A considerable minority of the people on Liberal Youth’s emailing list could have told them the following: there are inherent weaknesses in closed source web design. Big organisations still use closed source because they need to cover their arses, and because the senior management team are of a generation that is used to buying its software from one provider, on one operating platform.
But if you’re a small, mobile organisation, particularly one which needs to husband its resources carefully, open source is a no-brainer. Forget any guff about hiring consultants being the “proper”, “grown-up” thing to do. Getting a closed source provider to build your website locks you into a relationship with that provider, technologically and financially. In fact, it’s that liberal scourge, a protected capitalist monopoly. Open source is a more robust, adaptable and flexible way of doing things, and it’s free. What seventeen-year-old liberal techie wouldn’t leap at the chance to redesign the website of a national party’s youth wing?
Now, if wrinkly old me knows this stuff, why in the name of arse doesn’t Liberal Youth? Why aren’t they the ones doing things faster, better, more coherently with the internet than we are? Why aren’t they the ones getting excited about the possibilities of internet campaigning, and how best to use it to supplement real-life campaigning? Why aren’t they building open source websites, collating campaigning materials, collecting canvassing data and writing neat little program-ettes to analyse it? Where, in short, is the action?
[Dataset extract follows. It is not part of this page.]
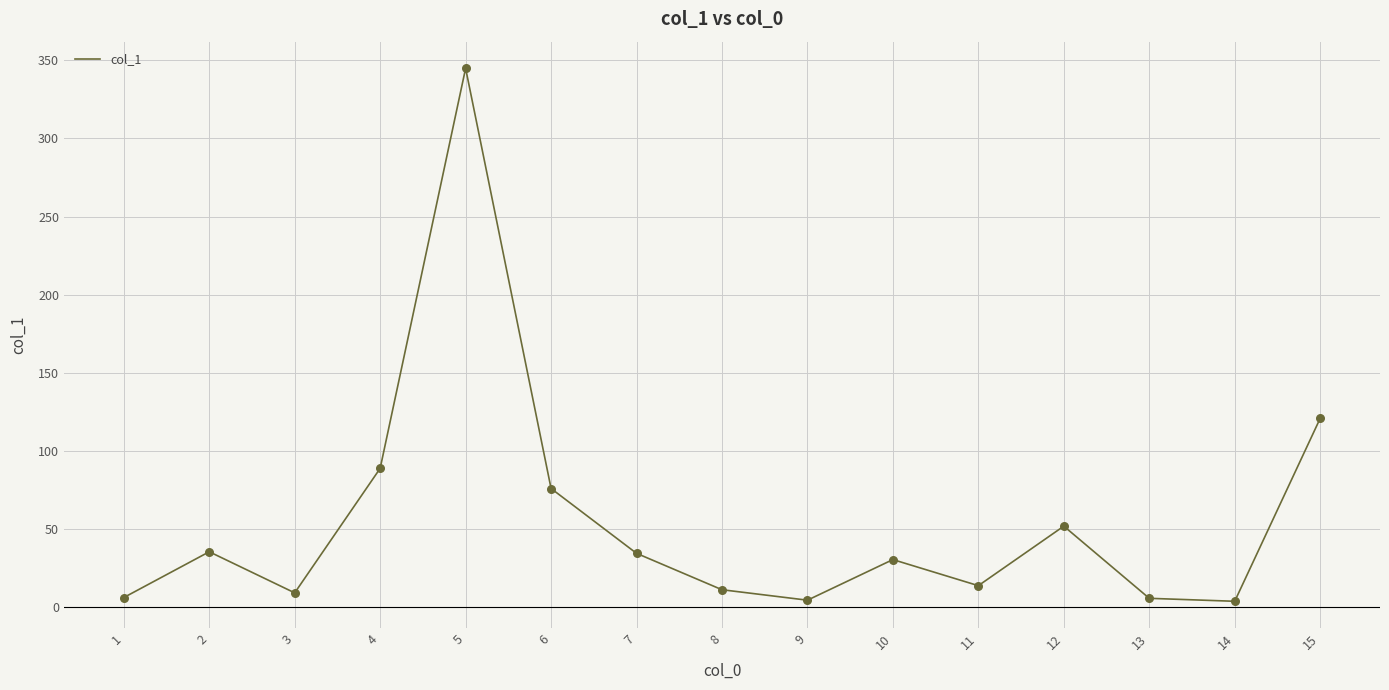

Between 10 and 8, which is larger?

10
Nearly all the most free-thinking techies I know, the ones who are really starting to grasp the possibilities, comprehend the resources we can build with the internet, are in their thirties and forties. Now, regular citizens will know I am but a cynical friend of technology, at least for its own sake. Lynne Featherstone’s Clay Shirky quote about behaviour and not technology being the pivot of change is a splendid rule of thumb. But the whole point of having a big, varied volunteer activist base with different specialities is that individual components of the base can set out to try everything – throw every technology going at the wall, however daft, and see what sticks.
Liberal Youth ought to be the people trying everything. They’ve got the time, they’ve got the expertise among their membership, and they’ve got the opportunity, over the next twenty years, to change how the party does things, not just on the internet, but throughout the system. And they seem to be too busy playing at wearing suits.
The problem, the above-mentioned web architect theorised, is a social one. Under 25, people are still divided into tribes, the cool tribe, the ambitious tribe, the jock tribe (with apologies to Jock), and the nerdy tribe. They haven’t learnt how to co-exist productively yet. The nerdy tribe has no official presence in Liberal Youth – the nerdy tribe is busy building AI in its bedroom. Liberal Youth seems to be made up for the most part of a single, and therefore sterile, tribe of the politically precocious. Ugh. And this is the future, is it? Sadly, on past evidence, yes.